2. Bipolar II is experienced by more people than Bipolar I, but is still characterized by swings between feeling up and down. Using medical terminology, technically people with Bipolar II do not experience “mania” and instead experience “hypomania,” a set of behaviors less extreme than those experienced during a manic episode.
To be diagnosed with Bipolar II, one must exhibit both hypomanic and depressive symptoms. However, these symptoms can come and go, and be quite interspersed.
Because the symptoms are less severe than Bipolar I, it can take longer for patients to be diagnosed. This often leads treatment for people with Bipolar II to lag much longer following the onset of symptoms, making it harder for these patients to go through day-to-day life.
Hypomanic symptoms may include: needing less sleep, decreased appetite, more activity, pressured speech, increased sex drive, and more irritability or anxiousness than normal.
3. Cyclothymic Disorder is diagnosed among patients who experience emotional dysregulation with symptoms of both hypomania and depression, but at a severity level below those experienced by people with Bipolar I or II. People with cyclothymic disorder can explicitly notify when moods shift up and down.

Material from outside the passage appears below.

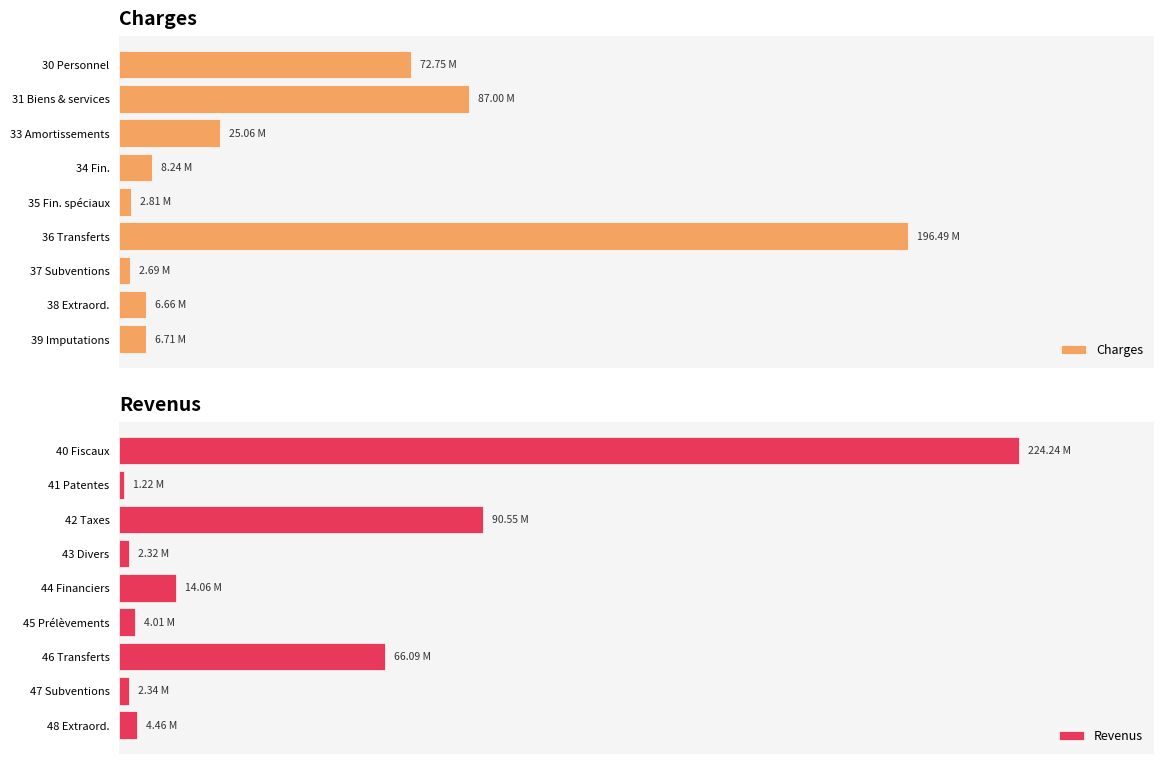

How many bars are there in total?

18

This disorder is rarely diagnosed, but does disrupt the daily lives of people with it.
Importantly, people with cyclothymic disorder still need treatment. Like with other types of bipolar disorder, mood stabilizing medication, therapy, and other strategies and skills can make living with this disorder easier.
Priory’s simple chart helps distinguish the two most common forms of bipolar disorder.
Other Terms.
There are other terms used by medical professionals working with bipolar patients, too.

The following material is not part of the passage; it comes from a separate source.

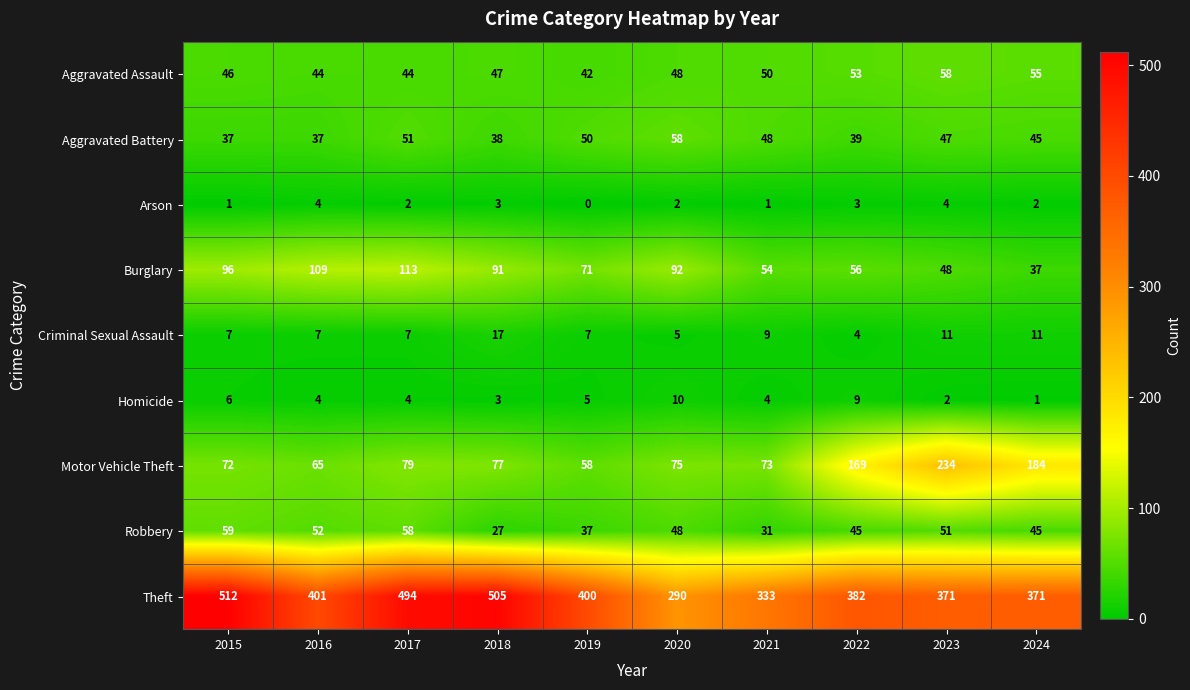

Which series has the widest spread of values?

Theft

“Rapid Cycling” designates patients who have experienced at least four episodes of mania or depression in a single year;
“Unspecified Bipolar Disorder” is used to describe the presence of bipolar like symptoms for patients who experience mood swings at a severity level below cyclothymic disorder;
“Co-occuring conditions” refers to other mental health diagnoses bipolar patients have; people with bipolar are frequently diagnosed with anxiety, ADHD, substance abuse disorders, and psychosis;
People with bipolar disorder are also often misdiagnosed at first, with men more likely to be misdiagnosed with schizophrenia and women with depression;
“Mixed Episodes or Mixed States” refers to when people experience mania or hypomania and depressive symptoms at the same time;
“Treatment-Resistant Bipolar Disorder” acknowledges that some bipolar patients — perhaps up to 25% — see very few or no interventions work with clear effectiveness;
“Atypical bipolar” refers to symptoms that show up during episodes that run against common patterns — like hypersomnia, weight gain, or increased appetite during periods of mania.
Bipolar Disorder as a Spectrum.
In the 1980s, some doctors proposed designating cyclothymic disorder as Bipolar III and adding Bipolar IV (when manic or hypomanic symptoms only arise after taking antidepressants) or Bipolar V (when patients have family history of bipolar disorder, but only experience depressive symptoms).

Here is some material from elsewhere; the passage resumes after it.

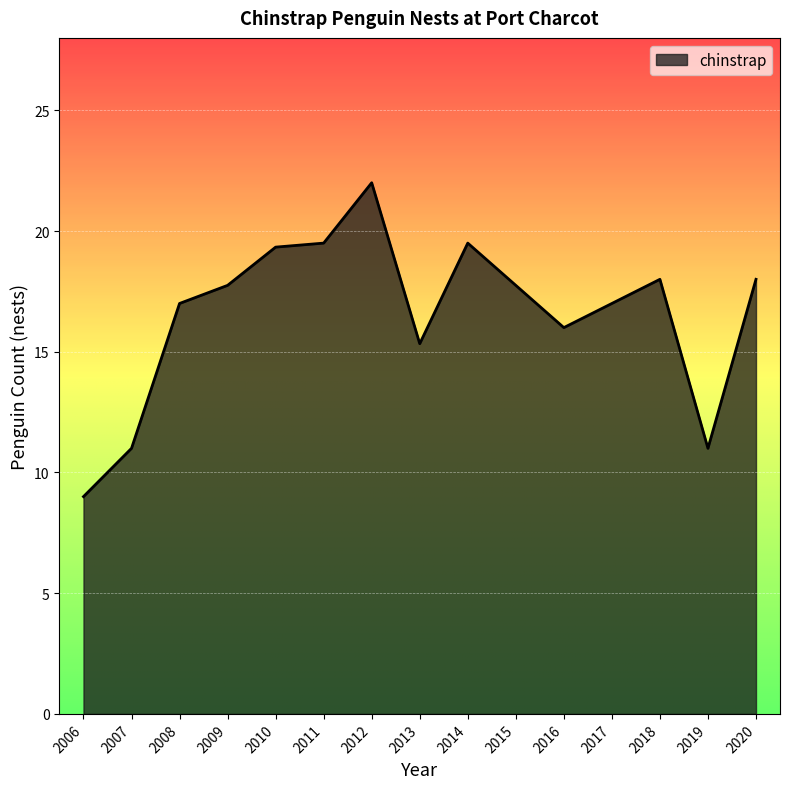

What is the difference between the values at 2013 and 2015?

2.4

As research on bipolar disorder has advanced and medical professionals have better documented the common symptoms and their varying degrees, bipolar disorder has increasingly been seen as a spectrum. Researchers are still trying to parse this out, and there is not unified consensus.
Personally, I’m quite sympathetic to the proposition that bipolar disorder occurs at a wide range of severity levels. Suggesting that all bipolar patients — of which there are 6.3 million in the United States alone — into just three categories of severity is likely insufficient to capture the diversity symptom severities experienced. Yet, the DSM's current framework, which categorizes bipolar disorder into three common forms, helps medical professionals provide the appropriate level of care, particularly in terms of medication, to patients — which is of utmost importance.